New Delhi: The worldwide money-laundering supervisory body, Financial Action Task Force (FATF) has decided to put Pakistan on its terrorist financing watch list. Pakistan has been put under monitoring in its International Cooperation Review Group until June 2018.
On February 23, FATF decided to put Pakistan back on the “grey list,” imperiling it to direct monitoring and deep scrutiny by the International Co-operation Review Group (ICRG) on terror financing, impending further review in June. FATF maintains lists as grey and black, for recognizing nations that have fragile measures to counter and fight money laundering and terror funding.
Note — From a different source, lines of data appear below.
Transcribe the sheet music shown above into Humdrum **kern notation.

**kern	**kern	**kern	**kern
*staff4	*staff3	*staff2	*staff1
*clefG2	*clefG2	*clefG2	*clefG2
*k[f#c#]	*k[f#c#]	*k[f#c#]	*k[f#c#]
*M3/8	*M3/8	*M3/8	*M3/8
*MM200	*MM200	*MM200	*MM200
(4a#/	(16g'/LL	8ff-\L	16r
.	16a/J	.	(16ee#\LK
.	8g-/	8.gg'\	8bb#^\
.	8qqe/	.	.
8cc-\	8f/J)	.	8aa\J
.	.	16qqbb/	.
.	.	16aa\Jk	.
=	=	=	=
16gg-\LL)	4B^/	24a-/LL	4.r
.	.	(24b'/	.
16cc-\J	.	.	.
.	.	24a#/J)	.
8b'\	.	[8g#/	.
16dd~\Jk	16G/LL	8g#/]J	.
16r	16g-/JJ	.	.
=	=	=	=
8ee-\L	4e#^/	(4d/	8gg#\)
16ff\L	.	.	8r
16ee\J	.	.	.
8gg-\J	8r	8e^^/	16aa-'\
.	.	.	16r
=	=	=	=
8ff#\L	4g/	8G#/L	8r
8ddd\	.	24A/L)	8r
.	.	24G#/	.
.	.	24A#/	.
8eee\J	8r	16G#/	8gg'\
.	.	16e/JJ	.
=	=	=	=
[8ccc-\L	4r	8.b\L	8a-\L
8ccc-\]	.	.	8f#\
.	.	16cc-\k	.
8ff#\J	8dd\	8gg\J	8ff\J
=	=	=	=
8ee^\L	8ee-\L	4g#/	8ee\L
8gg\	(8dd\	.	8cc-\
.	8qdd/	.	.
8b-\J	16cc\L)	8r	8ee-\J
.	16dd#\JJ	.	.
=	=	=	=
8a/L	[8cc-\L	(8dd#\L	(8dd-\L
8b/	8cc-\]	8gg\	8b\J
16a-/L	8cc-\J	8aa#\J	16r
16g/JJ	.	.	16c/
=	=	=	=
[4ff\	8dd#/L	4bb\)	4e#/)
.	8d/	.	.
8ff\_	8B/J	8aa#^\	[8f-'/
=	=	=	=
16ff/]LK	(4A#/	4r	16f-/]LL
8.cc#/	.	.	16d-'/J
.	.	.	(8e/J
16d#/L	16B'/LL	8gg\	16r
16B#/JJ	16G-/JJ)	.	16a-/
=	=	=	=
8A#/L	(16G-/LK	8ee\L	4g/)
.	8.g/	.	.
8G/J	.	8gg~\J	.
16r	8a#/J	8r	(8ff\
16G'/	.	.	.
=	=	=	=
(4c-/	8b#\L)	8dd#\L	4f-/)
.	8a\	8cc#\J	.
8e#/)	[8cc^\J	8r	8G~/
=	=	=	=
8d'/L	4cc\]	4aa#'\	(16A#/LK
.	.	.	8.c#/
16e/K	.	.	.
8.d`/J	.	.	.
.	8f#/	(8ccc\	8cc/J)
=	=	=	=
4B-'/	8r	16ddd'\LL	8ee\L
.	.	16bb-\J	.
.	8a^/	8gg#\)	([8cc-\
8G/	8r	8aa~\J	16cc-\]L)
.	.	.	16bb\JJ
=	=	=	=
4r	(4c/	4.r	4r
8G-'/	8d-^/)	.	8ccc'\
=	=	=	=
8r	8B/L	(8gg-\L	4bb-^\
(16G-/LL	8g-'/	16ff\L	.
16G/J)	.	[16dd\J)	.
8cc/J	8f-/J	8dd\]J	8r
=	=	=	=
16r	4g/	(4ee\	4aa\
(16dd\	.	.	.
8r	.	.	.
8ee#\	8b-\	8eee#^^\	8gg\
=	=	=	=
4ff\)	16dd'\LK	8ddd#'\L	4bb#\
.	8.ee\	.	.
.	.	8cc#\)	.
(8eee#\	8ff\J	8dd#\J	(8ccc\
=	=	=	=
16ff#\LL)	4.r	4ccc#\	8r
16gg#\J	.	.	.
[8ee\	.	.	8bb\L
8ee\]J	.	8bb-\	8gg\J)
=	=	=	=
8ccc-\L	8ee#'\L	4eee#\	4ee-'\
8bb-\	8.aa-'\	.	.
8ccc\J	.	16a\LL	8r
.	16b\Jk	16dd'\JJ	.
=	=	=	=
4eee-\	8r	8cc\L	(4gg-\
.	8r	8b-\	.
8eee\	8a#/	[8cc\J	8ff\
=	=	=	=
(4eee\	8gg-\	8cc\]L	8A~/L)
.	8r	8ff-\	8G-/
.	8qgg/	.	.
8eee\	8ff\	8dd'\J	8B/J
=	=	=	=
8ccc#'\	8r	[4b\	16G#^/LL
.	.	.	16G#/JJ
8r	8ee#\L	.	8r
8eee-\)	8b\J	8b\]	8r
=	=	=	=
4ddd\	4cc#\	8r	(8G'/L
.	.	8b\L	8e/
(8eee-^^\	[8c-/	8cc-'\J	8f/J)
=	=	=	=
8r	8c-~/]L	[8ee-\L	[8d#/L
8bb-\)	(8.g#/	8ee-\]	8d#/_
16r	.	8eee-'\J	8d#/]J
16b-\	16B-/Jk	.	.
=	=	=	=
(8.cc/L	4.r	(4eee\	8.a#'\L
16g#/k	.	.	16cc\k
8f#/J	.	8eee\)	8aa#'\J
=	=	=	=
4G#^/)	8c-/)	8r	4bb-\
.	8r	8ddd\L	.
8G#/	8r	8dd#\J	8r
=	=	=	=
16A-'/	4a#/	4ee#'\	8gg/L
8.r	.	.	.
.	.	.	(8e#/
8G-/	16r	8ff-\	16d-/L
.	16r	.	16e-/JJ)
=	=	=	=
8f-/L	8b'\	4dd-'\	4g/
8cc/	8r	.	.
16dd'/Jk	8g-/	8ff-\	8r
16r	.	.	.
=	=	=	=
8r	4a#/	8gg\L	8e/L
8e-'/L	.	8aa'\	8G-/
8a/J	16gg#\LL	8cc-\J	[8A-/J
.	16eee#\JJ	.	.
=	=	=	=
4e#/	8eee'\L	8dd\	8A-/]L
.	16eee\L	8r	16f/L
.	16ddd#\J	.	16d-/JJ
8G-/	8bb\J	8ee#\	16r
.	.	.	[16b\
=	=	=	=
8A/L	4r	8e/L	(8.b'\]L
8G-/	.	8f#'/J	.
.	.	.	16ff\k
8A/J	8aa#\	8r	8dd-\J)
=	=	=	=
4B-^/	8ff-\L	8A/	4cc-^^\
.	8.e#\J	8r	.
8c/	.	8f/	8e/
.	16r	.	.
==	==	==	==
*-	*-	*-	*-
The Financial Action Task Force (FATF) is an inter-governmental body which sets standards and promotes effective implementation of legal, regulatory and operational measures for combating money laundering, terrorist financing and other connected threats to the integrity of the international financial system. The organization continues to focus its efforts on guaranteeing that its standards provide powerful tools to empower countries to protect the integrity of the financial system and contribute to safety and security.
Impact on Pakistan
FATF does not have the power to levy sanctions on a nation found non-compliant with the required standards. Whereas nation’s listing might have an effect on the international transactions since a nation would come under stern scrutiny. The decision of FATF would result in a major setback for Islamabad’s efforts to mend its negative image.
During such an extreme pressure from global watch-guards to safeguard against money laundering and terrorist financing, banks have been withdrawing from high-risk nations. The level of due conscientiousness by banks is already high in Pakistan. After being listed again in the grey-list, banks would have to reevaluate the situation in case of Pakistan.
China’s change in attitude towards Pakistan
China constantly obstructed efforts of India, the US, and the UK to label Jaish-e-Mohammad’s, chief Masood Azhar as a terrorist under the Al-Qaeda Sanctions Committee.
The US prospered calling a meeting for a second vote on moving Pakistan to ‘grey list’. During this meeting, China and Saudi Arabia changed their earlier stand by not saying anything. China and Saudi Arabia, Pakistan’s closest allies withdrew their objections after intense pressure from the US. The move is part of a broader strategy of the US to force Pakistan to cut its relations with terror groups in Afghanistan. The only country left contrasting the movement of Pakistan to a grey-list was Turkey. An earlier discussion on the same saw disagreement from China, Turkey, and Saudi Arabia, causing the motion to fail.
The US was supported in its attempt to put Pakistan on the grey-list by major allies; the UK, France, and Germany, which are all part of the 35 nations and two regional organizations that make up the FATF membership.
There are several reasons that why China now has to make changes in its attitude towards Pakistan. Firstly, China became the vice chair of the FATF, therefore it becomes mandatory for China to combat terror financing. Secondly, China is becoming a global power; therefore China must work to enhance global security. Thirdly, a peaceful and terrorist-free Pakistan is in Beijing’s own interest.